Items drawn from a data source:
::::

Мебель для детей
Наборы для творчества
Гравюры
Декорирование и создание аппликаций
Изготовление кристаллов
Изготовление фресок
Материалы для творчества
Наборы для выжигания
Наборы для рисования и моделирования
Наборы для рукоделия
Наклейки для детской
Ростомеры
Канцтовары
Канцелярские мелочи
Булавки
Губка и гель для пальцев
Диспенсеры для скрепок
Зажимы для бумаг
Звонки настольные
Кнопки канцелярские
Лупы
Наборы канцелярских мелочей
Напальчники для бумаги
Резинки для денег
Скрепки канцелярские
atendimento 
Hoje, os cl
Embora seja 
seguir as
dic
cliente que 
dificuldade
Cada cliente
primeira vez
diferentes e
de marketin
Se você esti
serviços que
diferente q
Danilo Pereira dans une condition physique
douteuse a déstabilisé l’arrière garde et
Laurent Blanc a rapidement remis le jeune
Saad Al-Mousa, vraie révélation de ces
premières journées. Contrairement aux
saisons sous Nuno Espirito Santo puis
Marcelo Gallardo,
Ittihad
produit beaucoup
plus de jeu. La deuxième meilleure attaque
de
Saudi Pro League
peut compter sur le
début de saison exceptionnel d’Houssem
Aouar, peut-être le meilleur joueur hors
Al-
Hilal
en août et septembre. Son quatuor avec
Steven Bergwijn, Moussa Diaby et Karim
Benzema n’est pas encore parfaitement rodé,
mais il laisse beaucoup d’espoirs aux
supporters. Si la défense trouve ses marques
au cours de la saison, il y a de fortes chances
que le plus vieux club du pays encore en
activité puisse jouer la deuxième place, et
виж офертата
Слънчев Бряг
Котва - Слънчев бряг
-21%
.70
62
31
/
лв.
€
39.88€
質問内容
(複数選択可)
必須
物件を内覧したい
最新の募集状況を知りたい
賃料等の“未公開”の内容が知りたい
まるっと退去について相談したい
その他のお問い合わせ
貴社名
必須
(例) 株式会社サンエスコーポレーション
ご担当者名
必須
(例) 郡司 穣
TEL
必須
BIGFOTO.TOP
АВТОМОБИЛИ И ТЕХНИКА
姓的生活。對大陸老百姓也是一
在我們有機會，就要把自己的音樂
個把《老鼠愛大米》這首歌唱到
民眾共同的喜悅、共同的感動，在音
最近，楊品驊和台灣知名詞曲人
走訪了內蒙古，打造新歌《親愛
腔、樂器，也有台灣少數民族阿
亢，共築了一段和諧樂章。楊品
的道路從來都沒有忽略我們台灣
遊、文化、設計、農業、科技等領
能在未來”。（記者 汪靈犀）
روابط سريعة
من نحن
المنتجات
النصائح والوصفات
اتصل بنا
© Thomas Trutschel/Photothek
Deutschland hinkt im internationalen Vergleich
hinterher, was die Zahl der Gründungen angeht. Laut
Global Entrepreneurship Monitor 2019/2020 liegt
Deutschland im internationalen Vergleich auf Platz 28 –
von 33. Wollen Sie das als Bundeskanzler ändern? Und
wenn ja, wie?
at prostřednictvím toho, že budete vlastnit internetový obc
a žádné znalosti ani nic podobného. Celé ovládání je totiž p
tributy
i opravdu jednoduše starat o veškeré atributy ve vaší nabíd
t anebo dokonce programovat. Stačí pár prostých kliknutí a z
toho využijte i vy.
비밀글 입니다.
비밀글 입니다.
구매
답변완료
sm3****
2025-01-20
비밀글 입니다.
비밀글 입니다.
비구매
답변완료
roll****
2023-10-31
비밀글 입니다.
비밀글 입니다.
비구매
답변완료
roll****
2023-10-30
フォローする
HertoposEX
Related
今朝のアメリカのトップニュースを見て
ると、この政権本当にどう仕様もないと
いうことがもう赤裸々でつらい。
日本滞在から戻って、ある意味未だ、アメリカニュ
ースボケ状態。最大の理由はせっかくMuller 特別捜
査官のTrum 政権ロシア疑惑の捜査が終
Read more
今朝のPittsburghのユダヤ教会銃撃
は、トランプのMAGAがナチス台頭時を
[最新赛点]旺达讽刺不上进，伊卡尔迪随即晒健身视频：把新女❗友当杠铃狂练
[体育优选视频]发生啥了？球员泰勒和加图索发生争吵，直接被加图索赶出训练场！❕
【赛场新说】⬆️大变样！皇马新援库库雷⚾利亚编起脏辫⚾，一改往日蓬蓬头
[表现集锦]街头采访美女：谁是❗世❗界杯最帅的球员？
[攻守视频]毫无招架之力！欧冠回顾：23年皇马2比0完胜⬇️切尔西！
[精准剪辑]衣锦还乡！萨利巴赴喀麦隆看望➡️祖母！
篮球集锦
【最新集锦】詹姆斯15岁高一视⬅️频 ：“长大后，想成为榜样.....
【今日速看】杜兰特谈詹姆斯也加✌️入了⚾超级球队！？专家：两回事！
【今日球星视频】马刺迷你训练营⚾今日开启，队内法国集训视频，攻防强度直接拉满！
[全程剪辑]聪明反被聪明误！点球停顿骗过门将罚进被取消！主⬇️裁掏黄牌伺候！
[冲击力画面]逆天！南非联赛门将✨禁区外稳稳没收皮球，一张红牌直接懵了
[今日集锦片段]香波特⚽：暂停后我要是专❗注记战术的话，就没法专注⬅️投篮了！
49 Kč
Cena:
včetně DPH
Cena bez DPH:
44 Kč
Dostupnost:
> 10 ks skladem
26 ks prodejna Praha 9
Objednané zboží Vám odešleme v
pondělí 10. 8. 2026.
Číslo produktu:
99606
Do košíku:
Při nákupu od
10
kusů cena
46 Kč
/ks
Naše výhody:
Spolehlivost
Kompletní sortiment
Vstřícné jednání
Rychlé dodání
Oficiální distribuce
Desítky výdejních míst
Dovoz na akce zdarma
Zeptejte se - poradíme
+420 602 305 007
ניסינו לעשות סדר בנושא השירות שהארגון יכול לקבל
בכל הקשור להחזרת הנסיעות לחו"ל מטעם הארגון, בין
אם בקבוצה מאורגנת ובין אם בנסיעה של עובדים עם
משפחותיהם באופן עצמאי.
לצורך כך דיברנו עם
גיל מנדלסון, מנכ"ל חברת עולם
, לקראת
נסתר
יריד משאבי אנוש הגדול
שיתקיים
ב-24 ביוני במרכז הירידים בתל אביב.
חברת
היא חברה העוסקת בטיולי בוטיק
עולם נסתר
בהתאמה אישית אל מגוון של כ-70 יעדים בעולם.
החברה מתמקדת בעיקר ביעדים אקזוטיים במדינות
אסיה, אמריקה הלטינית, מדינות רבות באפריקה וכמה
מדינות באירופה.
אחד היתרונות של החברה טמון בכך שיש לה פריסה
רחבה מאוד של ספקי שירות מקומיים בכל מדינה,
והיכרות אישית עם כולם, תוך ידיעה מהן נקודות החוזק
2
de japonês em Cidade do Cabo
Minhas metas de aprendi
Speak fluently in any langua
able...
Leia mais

::::

PROBLEM STATEMENT: Copy the lines from the very first one through the line containing "Канцелярские мелочи", including both ends.

WRITTEN RESPONSE:
Мебель для детей
Наборы для творчества
Гравюры
Декорирование и создание аппликаций
Изготовление кристаллов
Изготовление фресок
Материалы для творчества
Наборы для выжигания
Наборы для рисования и моделирования
Наборы для рукоделия
Наклейки для детской
Ростомеры
Канцтовары
Канцелярские мелочи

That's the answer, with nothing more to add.